• Task description:
Identify every line in the listing that contains the string "Where", matching case exactly, and copy each of those lines in full.

******

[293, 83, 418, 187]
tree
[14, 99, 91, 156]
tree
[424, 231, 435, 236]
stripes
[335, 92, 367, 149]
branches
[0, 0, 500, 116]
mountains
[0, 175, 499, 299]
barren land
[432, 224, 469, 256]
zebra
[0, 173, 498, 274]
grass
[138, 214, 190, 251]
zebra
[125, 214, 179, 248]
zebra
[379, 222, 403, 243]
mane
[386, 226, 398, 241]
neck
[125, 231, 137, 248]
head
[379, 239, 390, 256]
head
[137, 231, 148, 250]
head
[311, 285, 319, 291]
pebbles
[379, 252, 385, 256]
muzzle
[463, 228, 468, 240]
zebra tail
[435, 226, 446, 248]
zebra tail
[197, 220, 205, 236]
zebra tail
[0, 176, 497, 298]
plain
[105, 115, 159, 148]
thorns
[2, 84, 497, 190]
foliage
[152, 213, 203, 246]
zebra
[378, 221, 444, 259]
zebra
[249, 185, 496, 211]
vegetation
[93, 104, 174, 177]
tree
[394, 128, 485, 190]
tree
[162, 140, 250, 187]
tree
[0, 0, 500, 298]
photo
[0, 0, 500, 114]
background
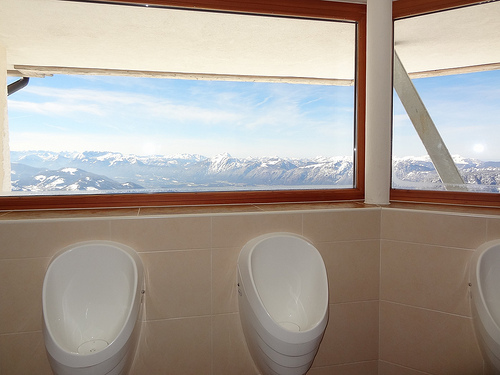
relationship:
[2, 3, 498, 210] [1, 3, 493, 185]
frame of window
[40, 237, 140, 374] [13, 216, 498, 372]
urinal attached to wall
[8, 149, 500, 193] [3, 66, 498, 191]
mountains on outside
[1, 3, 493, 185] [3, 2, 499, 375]
window in bathroom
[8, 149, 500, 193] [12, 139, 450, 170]
mountains capped with snow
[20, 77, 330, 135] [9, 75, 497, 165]
clouds in sky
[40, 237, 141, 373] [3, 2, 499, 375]
urinal in bathroom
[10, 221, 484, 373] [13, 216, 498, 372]
grout between tiles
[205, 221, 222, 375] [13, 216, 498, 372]
crack in wall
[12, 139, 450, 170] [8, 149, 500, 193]
peak of mountains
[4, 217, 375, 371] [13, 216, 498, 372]
part of a wall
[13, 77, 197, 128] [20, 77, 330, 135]
part of a clouds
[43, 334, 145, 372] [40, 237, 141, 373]
part of a urinal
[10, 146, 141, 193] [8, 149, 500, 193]
part of mountains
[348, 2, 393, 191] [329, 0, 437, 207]
part of a corner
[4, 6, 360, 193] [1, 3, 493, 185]
part of a window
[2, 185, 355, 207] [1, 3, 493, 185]
edge of a window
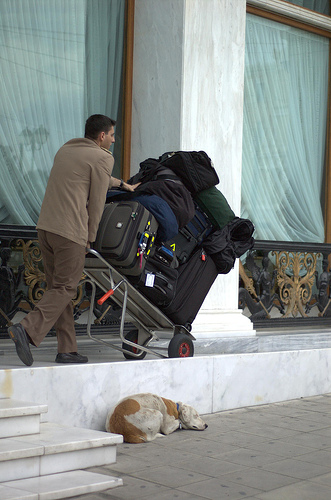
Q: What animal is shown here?
A: Dog.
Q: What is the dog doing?
A: Sleeping.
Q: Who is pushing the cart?
A: The man.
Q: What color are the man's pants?
A: Brown.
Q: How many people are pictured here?
A: One.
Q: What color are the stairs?
A: White.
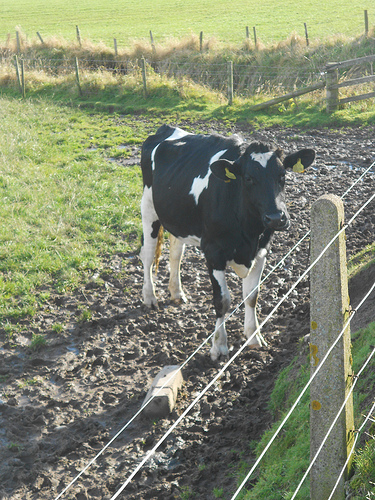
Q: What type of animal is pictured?
A: A cow.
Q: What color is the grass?
A: Green.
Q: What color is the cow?
A: Black and white.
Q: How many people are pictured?
A: Zero.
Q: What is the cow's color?
A: Black and white.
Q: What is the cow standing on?
A: Dirt.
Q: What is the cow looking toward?
A: The camera.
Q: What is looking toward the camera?
A: A cow.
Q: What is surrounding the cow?
A: A fence.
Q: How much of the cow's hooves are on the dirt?
A: Four.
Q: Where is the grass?
A: Behind the cow.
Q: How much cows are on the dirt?
A: One.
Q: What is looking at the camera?
A: A cow.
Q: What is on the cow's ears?
A: Yellow tags.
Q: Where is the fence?
A: In front of the cow.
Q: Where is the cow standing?
A: In the mud.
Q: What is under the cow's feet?
A: Mud.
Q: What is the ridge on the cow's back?
A: Spine.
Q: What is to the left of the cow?
A: A cinder block.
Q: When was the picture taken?
A: Daytime.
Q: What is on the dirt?
A: The cow.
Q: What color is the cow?
A: Black and white.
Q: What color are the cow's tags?
A: Yellow.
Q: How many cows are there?
A: One.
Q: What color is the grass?
A: Green.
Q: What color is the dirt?
A: Brown.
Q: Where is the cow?
A: On the dirt.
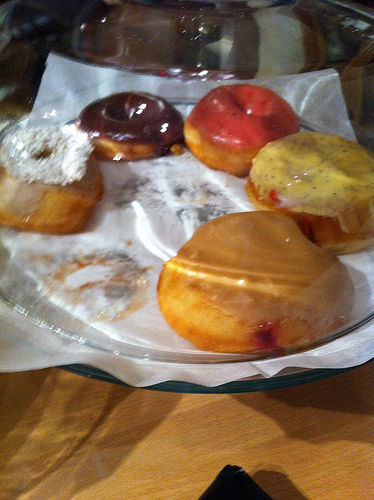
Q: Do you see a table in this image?
A: Yes, there is a table.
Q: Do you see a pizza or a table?
A: Yes, there is a table.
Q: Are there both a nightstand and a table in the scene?
A: No, there is a table but no nightstands.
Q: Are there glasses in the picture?
A: No, there are no glasses.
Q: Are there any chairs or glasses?
A: No, there are no glasses or chairs.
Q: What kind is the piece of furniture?
A: The piece of furniture is a table.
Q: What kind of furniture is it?
A: The piece of furniture is a table.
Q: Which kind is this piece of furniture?
A: This is a table.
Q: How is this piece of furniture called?
A: This is a table.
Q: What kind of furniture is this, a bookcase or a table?
A: This is a table.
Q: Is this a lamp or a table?
A: This is a table.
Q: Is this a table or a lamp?
A: This is a table.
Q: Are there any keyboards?
A: No, there are no keyboards.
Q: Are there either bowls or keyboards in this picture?
A: No, there are no keyboards or bowls.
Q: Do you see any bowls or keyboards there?
A: No, there are no keyboards or bowls.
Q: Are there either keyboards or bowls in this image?
A: No, there are no keyboards or bowls.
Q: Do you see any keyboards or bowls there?
A: No, there are no keyboards or bowls.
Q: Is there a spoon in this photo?
A: No, there are no spoons.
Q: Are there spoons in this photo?
A: No, there are no spoons.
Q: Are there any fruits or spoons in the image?
A: No, there are no spoons or fruits.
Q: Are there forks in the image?
A: No, there are no forks.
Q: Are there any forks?
A: No, there are no forks.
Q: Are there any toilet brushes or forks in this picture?
A: No, there are no forks or toilet brushes.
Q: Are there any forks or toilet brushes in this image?
A: No, there are no forks or toilet brushes.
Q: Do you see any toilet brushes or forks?
A: No, there are no forks or toilet brushes.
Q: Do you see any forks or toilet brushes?
A: No, there are no forks or toilet brushes.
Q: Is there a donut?
A: Yes, there is a donut.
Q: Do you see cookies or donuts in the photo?
A: Yes, there is a donut.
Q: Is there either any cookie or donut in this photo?
A: Yes, there is a donut.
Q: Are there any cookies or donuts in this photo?
A: Yes, there is a donut.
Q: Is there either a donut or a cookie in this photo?
A: Yes, there is a donut.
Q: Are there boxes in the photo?
A: No, there are no boxes.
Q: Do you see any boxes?
A: No, there are no boxes.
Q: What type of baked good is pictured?
A: The baked good is a donut.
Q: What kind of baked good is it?
A: The food is a donut.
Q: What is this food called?
A: This is a donut.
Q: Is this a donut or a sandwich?
A: This is a donut.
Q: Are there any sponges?
A: No, there are no sponges.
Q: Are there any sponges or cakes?
A: No, there are no sponges or cakes.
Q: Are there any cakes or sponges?
A: No, there are no sponges or cakes.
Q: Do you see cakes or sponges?
A: No, there are no sponges or cakes.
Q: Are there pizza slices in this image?
A: No, there are no pizza slices.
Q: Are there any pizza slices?
A: No, there are no pizza slices.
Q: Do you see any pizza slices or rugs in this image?
A: No, there are no pizza slices or rugs.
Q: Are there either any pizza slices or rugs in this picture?
A: No, there are no pizza slices or rugs.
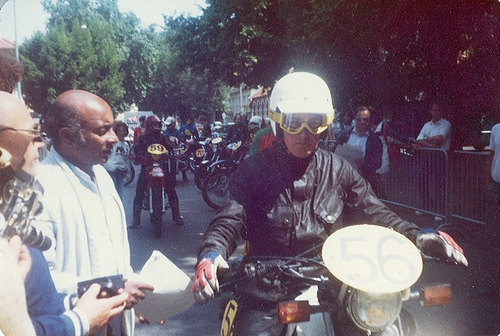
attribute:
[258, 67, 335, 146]
helmet — white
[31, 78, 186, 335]
man — bald, standing, balding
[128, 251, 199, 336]
paper — white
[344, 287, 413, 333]
light — off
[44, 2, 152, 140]
tree — green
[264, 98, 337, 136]
goggles — yellow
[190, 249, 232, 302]
glove — red, blue, white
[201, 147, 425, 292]
jacket — black, leather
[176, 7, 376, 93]
tree — green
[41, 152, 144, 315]
shirt — white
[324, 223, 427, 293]
circle — white, yellow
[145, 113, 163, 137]
helmet — dark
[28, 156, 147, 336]
jacket — light colored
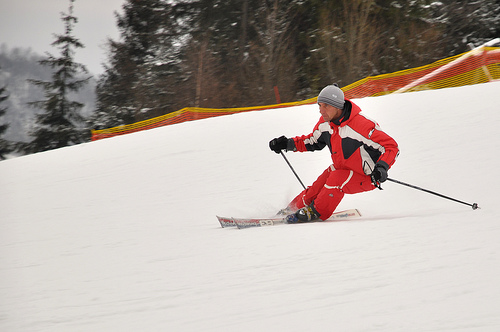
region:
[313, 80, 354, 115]
He has a grey hat.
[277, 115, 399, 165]
His jacket is red.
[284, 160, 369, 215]
His pants are red.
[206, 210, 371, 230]
His skies arered and grey.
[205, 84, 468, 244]
He has two poles.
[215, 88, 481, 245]
The poles are black.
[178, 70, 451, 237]
He is skiing.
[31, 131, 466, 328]
The ground is snow covered.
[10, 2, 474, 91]
The trees are leafy.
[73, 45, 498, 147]
The fence is yellow and orange.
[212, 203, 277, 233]
Part of athletic person's skis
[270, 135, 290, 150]
Hand of athletic skier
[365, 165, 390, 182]
Hand of athletic skier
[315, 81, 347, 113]
Head of athletic skier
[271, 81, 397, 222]
Athletic skier on slope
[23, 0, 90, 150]
Nice evergreen tree on slope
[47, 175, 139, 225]
Part of snowy slope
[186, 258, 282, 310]
Part of snowy slope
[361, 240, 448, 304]
Part pf snowy slope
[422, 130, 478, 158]
Part of snowy slope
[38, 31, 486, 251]
a man skiing down a hillside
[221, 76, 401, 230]
a man wearing a ski suit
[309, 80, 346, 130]
a man wearing a gray cap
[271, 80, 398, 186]
a man wearing a ski jacket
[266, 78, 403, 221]
a man wearing ski pants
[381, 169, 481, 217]
a long black ski pole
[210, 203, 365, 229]
a pair of snow skis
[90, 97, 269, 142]
an orange and red snow fence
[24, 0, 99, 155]
a tall conifer tree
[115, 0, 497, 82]
several trees along a ski slope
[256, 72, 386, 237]
skier on hill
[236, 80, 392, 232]
skier wearing red black and white clothing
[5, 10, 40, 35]
white clouds in blue sky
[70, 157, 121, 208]
white snow on hill side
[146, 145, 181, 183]
white snow on hill side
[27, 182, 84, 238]
white snow on hill side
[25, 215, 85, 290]
white snow on hill side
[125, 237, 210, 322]
white snow on hill side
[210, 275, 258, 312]
white snow on hill side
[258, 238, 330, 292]
white snow on hill side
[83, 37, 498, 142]
A yellow and red net.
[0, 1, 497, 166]
Evergreen trees.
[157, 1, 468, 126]
Trees without any leaves.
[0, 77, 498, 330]
Snow covering the ground.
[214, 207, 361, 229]
A pair of skis.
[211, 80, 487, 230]
A man skiing.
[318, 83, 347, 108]
A grey tobogan.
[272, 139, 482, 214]
Black ski poles.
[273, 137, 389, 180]
Black ski gloves.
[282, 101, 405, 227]
A red, white, and black ski suit.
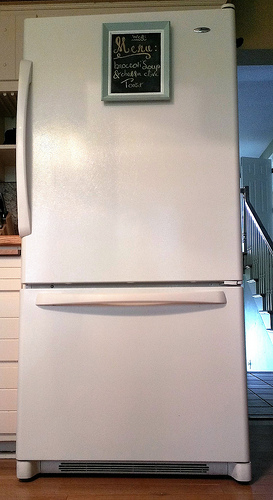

******

• Task solution:
Q: Where is the grass?
Q: Where is the fence?
Q: Where is the cow standing?
Q: Where is the cow?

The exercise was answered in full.